|
In the Forth Annual Leonard Sainer
Lecture (26/11/96), Lord Hoffmann summarised the position
as follows:
"In a recent case in the Court
of Appeal it was said that the question which the court had
to ask was whether a directors conduct had fallen below the
standard of probity and competence required by the law of
a person concerned in the management of a company. It did
not actually say what that was. But what that shows is that
the court is not concerned merely with probity. Incompetence
is also, at any rate in theory, a ground of disqualification.
And yet the cases in which directors have been disqualified
simply for incompetence have been extremely rare. The courts
tend to emphasise the importance of conduct which does not
constitute some breach of accepted commercial morality. This
attitude has been attacked by writers, or some of them, as
giving insufficient effect to the protective purpose of the
statute. To the creditors who lose their money, it does not
especially matter whether the people running the company were
dishonest or merely genially incompetent. It is said that
incompetent directors ought to be put off the road for a while
like incompetent drivers, simply for the protection of members
of the public. But the courts have never completely accepted
this philosophy and I want to explain why.
Firstly, disqualification is a
very serious matter. In theory it does not prevent the director
form going back into business as a sole trader but in practice
it may make it very difficult for him to earn a living. A
finding that a director was unfit carries with it a mandatory
2 year period of disqualification and it does not matter that
the unfortunate conduct in question happened several years
before and it had taken the intervening period for the Department
of Trade to wind itself up to bring the proceedings and that
since then the director has gone on to run a prosperous business.
The trouble with mandatory sentences, as was found when the
mandatory sentence for sheep stealing was death and no doubt
will also be found under the new mandatory sentences which
the Government proposes to introduce, is that the sentence
is too harsh, it will be very reluctant to convict at all.
Secondly, where the law does not
require any kind of qualification for becoming a director,
it is not easy to fix an ex-post facto standard of competence
for disqualification.
Thirdly, the process by which people
land up at the receiving end of an application for disqualification
is bound to be fairly arbitrary. It depends first of all upon
the directors incompetence having been followed by the insolvency
of the company. Whether or not this happens is very often
a matter of luck. A rise in the market can compensate for
the effect of some perfectly hair raising piece of incompetence.
One is very conscious of how thin is the line between success
leading to wealth and knighthood and failure leading to disqualification
or even imprisonment. Indeed, the defendants in the Guinness
case had landed on both the snakes and the ladders in the
course of their careers.
Fourthly, the disqualification
procedure is necessarily weighted against the defendants.
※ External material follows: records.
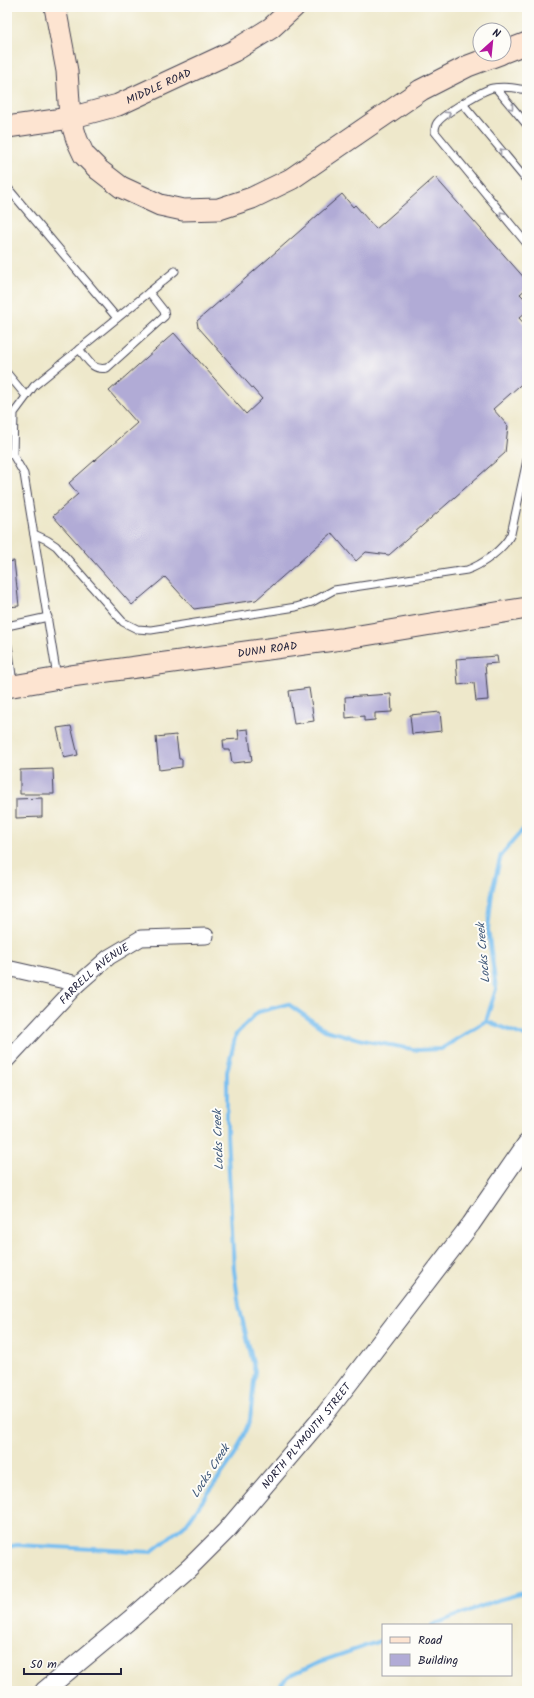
<svg xmlns="http://www.w3.org/2000/svg" width="534" height="1698" font-family="Kalam,sans-serif">
<style>
.lines{fill:none;stroke-linecap:round;stroke-linejoin:round}
.stream{stroke:#79bff0;stroke-width:4}
.building{fill:#b1abd6}
.service-casing{stroke:#414051;stroke-width:9}
.minor-casing{stroke:#414051;stroke-width:17}
.tertiary-casing{stroke:#414051;stroke-width:20}
.secondary-casing{stroke:#414051;stroke-width:23}
.service{stroke:#fff;stroke-width:7}
.minor{stroke:#fff;stroke-width:15}
.tertiary{stroke:#fff;stroke-width:18}
.secondary{stroke:#fde4d1;stroke-width:21}
.oneway{stroke:#9c9ca7}
.labels{text-anchor:middle;stroke-width:4;stroke-linejoin:round;paint-order:stroke}
.street-label{font-size:11px;fill:#22223b;stroke:#fdfcf7}
.water-label{font-size:12px;font-style:italic;fill:#40597a;stroke:#fdfcf7}
</style>
<rect width="100%" height="100%" fill="#fdfcf7"/>
<filter id="ink" filterUnits="userSpaceOnUse"><feTurbulence type="fractalNoise" baseFrequency=".025" numOctaves="2"/><feDisplacementMap in="SourceGraphic" scale="8" xChannelSelector="R" yChannelSelector="G"/><feConvolveMatrix kernelMatrix="1 2 1 2 8 2 1 2 1" color-interpolation-filters="sRGB"/></filter>
<filter id="wash" filterUnits="userSpaceOnUse"><feTurbulence type="fractalNoise" baseFrequency=".012" numOctaves="4" result="noise"/><feDisplacementMap in="SourceGraphic" scale="16" xChannelSelector="R" yChannelSelector="G"/><feGaussianBlur stdDeviation="0.9" result="paint"/><feColorMatrix in="noise" values="0 0 0 0 0 0 0 0 0 0 0 0 0 0 0 0 0 1.4 0 .05"/><feComposite in="paint" operator="in"/></filter>
<g filter="url(#wash)">
<rect width="100%" height="100%" fill="#eee8cb"/>
<g class="lines">
<g class="stream">
<polyline points="486,1021 527,1037"/>
<polyline points="7,1547 17,1545 151,1552 187,1523 235,1455 250,1420 255,1371 239,1306 234,1270 227,1134 227,1072 236,1034 258,1012 288,1004 325,1030 367,1041 418,1050 441,1049 486,1021 496,989 488,929 492,892 501,855 527,825"/>
<polyline points="432,1625 498,1600 527,1592"/>
<polyline points="274,1691 289,1676 322,1661 383,1640"/>
</g>
</g>
<g id="blocks">
<g class="building">
<polygon points="435,177 527,281 527,288 520,294 527,301 527,311 519,318 527,327 527,379 493,409 508,426 505,453 389,555 366,552 356,561 332,533 256,600 194,609 165,577 132,605 53,516 78,494 69,483 137,423 109,391 174,333 246,414 262,399 198,327 197,321 342,194 353,207 355,205 376,229"/>
<polygon points="14,561 19,606 7,607 7,562"/>
<polygon points="497,656 498,663 485,664 488,700 476,701 474,683 458,685 456,659"/>
<polygon points="309,688 314,721 294,724 289,691"/>
<polygon points="391,694 392,712 375,713 375,720 364,721 364,716 346,718 345,697"/>
<polygon points="440,712 442,731 412,734 410,715"/>
<polygon points="71,726 78,755 64,758 57,728"/>
<polygon points="248,729 252,761 232,763 230,750 224,750 223,740 239,739 238,730"/>
<polygon points="176,735 179,759 182,759 182,767 159,770 156,737"/>
<polygon points="53,769 54,794 20,794 20,770"/>
<polygon points="42,798 42,817 16,818 16,799"/>
</g>
</g>
</g>
<g filter="url(#ink)">
<use href="#blocks" fill-opacity="0" stroke="#414051" stroke-width="1"/>
<g class="lines">
<defs>
<g id="service">
<polyline points="496,88 527,125"/>
<path d="M527,90C515,88 505,86 493,88C482,90 442,115 437,123C435,126 435,129 435,132L527,244"/>
<polyline points="463,104 527,181"/>
<polyline points="7,187 117,318"/>
<path d="M79,349C88,360 92,371 107,368L165,316L164,311L149,292"/>
<polyline points="7,373 26,396"/>
<polyline points="7,452 13,455 24,474 57,677"/>
<polyline points="13,455 14,413 34,386 175,271"/>
<path d="M34,534L47,540L56,546L123,622L137,629L151,630L296,607L312,602L334,590L467,570C482,565 504,549 511,534L527,460"/>
<polyline points="7,626 48,617"/>
<polyline points="7,641 9,652"/>
<polyline points="7,652 9,652 13,684"/>
</g>
<g id="minor">
<polyline points="7,968 78,984"/>
<path id="s1" d="M7,1060L78,984L109,957L141,938L206,936"/>
</g>
<g id="tertiary">
<path id="s2" d="M44,1691L132,1618L189,1568L226,1531L326,1413L471,1224L527,1143"/>
</g>
<g id="secondary">
<polyline points="55,7 67,71 70,118 77,140 84,155 99,170 121,187 160,205 183,210 219,209 252,198 291,179 421,90 468,66 500,54"/>
<polyline points="504,52 527,43"/>
<path id="s3" d="M7,127L70,118L118,105L234,51L271,28L294,7"/>
<path id="s4" d="M7,687L71,676L341,639L527,608"/>
</g>
</defs>
<use href="#service" class="service-casing"/>
<use href="#minor" class="minor-casing"/>
<use href="#tertiary" class="tertiary-casing"/>
<use href="#secondary" class="secondary-casing"/>
<use href="#service" class="service"/>
<use href="#minor" class="minor"/>
<use href="#tertiary" class="tertiary"/>
<use href="#secondary" class="secondary"/>
</g>
<defs><path id="oneway-chevron" d="M-2-3.5L2.5 0L-2 3.5" fill="none" stroke-width="1.6" stroke-linecap="round" stroke-linejoin="round"/></defs>
<g class="oneway">
<use href="#oneway-chevron" transform="translate(511 107) rotate(50)"/>
<use href="#oneway-chevron" transform="translate(448 114) rotate(-34)"/>
<use href="#oneway-chevron" transform="translate(502 151) rotate(-130)"/>
<use href="#oneway-chevron" transform="translate(502 214) rotate(-130)"/>
</g>
</g>
<g class="labels">
<g class="street-label">
<text dy="4" stroke="none"><textPath href="#s3" startOffset="158">MIDDLE ROAD</textPath></text>
<text dy="4" stroke="none"><textPath href="#s4" startOffset="263">DUNN ROAD</textPath></text>
<text dy="4" stroke="none"><textPath href="#s1" startOffset="123">FARRELL AVENUE</textPath></text>
<text dy="4" stroke="none"><textPath href="#s2" startOffset="367">NORTH PLYMOUTH STREET</textPath></text>
</g>
<g class="water-label">
<text transform="translate(483 953) rotate(-95)" y="4">Locks Creek</text>
<text transform="translate(218 1140) rotate(-92)" y="4">Locks Creek</text>
<text transform="translate(210 1471) rotate(-57)" y="4">Locks Creek</text>
</g>
</g>
<rect width="534" height="1698" fill="none" stroke="#fdfcf7" stroke-width="24"/>
<rect x="382" y="1624" width="130" height="52" fill="#fdfcf7" stroke="#a5a5ac"/>
<rect x="390" y="1637" width="20" height="6" fill="#fde4d1" stroke="#a5a5ac"/>
<text x="418" y="1644" font-size="12" fill="#22223b">Road</text>
<rect x="390" y="1654" width="20" height="12" fill="#b1abd6" stroke="#a5a5ac"/>
<text x="418" y="1664" font-size="12" fill="#22223b">Building</text>
<g transform="translate(492 42) rotate(27)"><circle r="19" fill="#fdfcf7" stroke="#a5a5ac"/>
<path d="M0-3L7 15L0 10L-7 15Z" fill="#b5179e"/>
<text y="-6" font-size="11" font-weight="bold" text-anchor="middle" fill="#22223b">N</text>
</g>
<path d="M24 1668v6h97v-6" fill="none" stroke="#22223b" stroke-width="2"/>
<text x="30" y="1668" font-size="12" fill="#22223b" stroke="#fdfcf7" stroke-width="3" paint-order="stroke">50 m</text>
</svg>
The applicants have all the resources of the State. The defendants,
as directors of insolvent companies, tend to be a bit short
of money and unless they are on legal aid they cannot afford
the considerable expense of instructing solicitors to defend
them. I had a case myself about a young printer whose company
had become insolvent and he decided to defend himself. He
struck me as honest and at least as intelligent as a number
of rich and successful businessmen who had given evidence
before me in the past. To his obvious astonishment. I dismissed
the summons.
So the cases under the Disqualification
Act are therefore directed to a special problem, that is to
say the abuse of limited liability. The points which they
raise are concerned mostly with fairness under the insolvency
law and the obligations of a businessman to his creditors
rather than general corporate government."